上妝完畢,穿起了綠色的嫁衣,青青有些不適應這寬衣錦袍,那寬大的衣袖和繁複的裝飾,還真是隻有端著架子,才能撐得起來。這嫁衣是趙鞅命人為她趕製而成,還以趙氏嫡女的規格定製金冠,沉甸甸地壓在她的頭上,燦若雲霞,襯得她氣度雍容華貴,全然不似原本小家碧玉的模樣。
韓芷滿意地看著面前的青青,正要吩咐人扶她出去,卻見她忽地從一旁拎出個包袱來,其中還夾著一把五尺來長的劍,頓時就哭笑不得起來,急忙勸說道:「青青,今日你是新婦,豈能帶著這些東西?你先放這裡便可,回頭嬸孃讓人把這些東西送到禮車上,隨車一起過去,你自己可萬萬不能碰劍,這大好的日子,可不能碰這些兇……利器壞了意頭啊!」
青青尷尬地放下了包袱,想想她說的也在理,只得點頭應下。
只是她自從劍冢之中拿回血瀅劍之後,還從未離過身,如今身著嫁衣不便攜帶,又礙於婚俗不能親手拿著,只得交給婢女先行送出去,與她今日要帶去孫家的陪嫁放在一起。
原本按照趙氏的規矩,府中女兒出嫁,俱是由族中統一安排陪嫁之物,趙戩雖是趙鞅的庶子,青青卻是他的獨女,趙鞅便命人以嫡女份例為她準備陪嫁,就連孫奕之先前送來的聘禮,也一併由她帶走,以示趙家的誠意。

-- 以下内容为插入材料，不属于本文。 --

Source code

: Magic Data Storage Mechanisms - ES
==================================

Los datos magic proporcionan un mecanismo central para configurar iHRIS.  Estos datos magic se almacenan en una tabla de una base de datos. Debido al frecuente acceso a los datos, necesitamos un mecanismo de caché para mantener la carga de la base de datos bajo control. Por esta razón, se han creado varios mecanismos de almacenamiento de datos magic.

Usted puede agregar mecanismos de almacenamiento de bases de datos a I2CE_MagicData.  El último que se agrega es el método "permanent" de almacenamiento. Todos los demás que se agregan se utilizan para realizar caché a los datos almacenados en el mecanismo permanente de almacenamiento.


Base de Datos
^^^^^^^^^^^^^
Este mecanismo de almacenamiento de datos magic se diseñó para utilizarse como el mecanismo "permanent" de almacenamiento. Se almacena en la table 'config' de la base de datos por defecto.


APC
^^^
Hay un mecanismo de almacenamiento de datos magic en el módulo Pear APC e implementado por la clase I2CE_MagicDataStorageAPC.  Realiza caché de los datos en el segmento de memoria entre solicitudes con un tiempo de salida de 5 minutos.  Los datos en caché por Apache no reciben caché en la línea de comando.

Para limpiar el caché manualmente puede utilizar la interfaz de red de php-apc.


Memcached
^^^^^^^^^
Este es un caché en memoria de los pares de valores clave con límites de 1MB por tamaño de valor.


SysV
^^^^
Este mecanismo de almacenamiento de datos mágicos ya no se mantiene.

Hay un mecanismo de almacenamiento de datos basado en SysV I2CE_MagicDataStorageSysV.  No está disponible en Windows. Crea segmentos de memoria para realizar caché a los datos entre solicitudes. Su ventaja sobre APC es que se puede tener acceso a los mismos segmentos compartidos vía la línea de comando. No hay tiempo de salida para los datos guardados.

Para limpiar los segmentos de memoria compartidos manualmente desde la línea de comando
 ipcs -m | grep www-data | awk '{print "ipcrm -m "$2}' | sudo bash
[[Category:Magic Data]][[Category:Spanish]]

那些陪嫁的東西青青收了,可陪嫁的人,無論男女,她都一概謝絕了。
易傾那邊尚無訊息回來,趙毋恤收了他的離心蠱,青青這些日子以來都小心堤防,連每日吃食都藉口吃不慣趙府之物,又要為爹孃守孝,只吃些湯餅乾糧,清淡之極,以免摻入其他東西。
可偏偏這些天來趙府平靜無波,趙毋恤也像是壓根沒與她有過沖突一般,就連趙鞅都時不時讓人找她過去比劃幾招劍法,儼然一副關愛孫女的模樣,對青青照顧得格外優厚,就連趙無憂都羨慕不已。
如此和睦安寧的日子,讓青青有時都忍不住懷疑,自己先前時不時看錯聽錯,趙毋恤要來的離心蠱,未必是針對她的,眼前的一切,或許都是看在孫奕之送上孫武兵書的份上,趙家終於接受了他?
一直到她被韓芷送上禮車,看到前面端坐在馬上,含笑望著她的孫奕之,她才鬆了口氣。
已經出了趙家的門,走過這條長街,到了孫府之後,她便真正成了孫家婦。
孫奕之看著青青坐上自己身後的禮車,雖妝容有些重,眼神卻依舊清亮,一眼便可認出她來,總算也放下心來。先前趙婉娘跑去找青青,說趙氏想讓她代嫁,他便特地讓人改裝了禮車,確保在接人之前,便可清清楚楚地看清新婦模樣,以免那些人真玩出魚目混珠的花樣來,就算他後面識破,終歸還是壞了今日的喜慶。
好在他先行提點了趙無憂,旁敲側擊地說了一下,趙毋恤顯然一聽就明白,自不會再安排這種蹩腳的把戲,這幾日他安排人盯緊了秦易和趙毋恤,就怕他們再合謀在最後的關頭破壞婚事。
如今看到青青就在眼前,前路不遠,只要到了那個屬於他們自己的家,從此之後,他們就是真正的一家人,結髮攜手,此生此世,永不分離。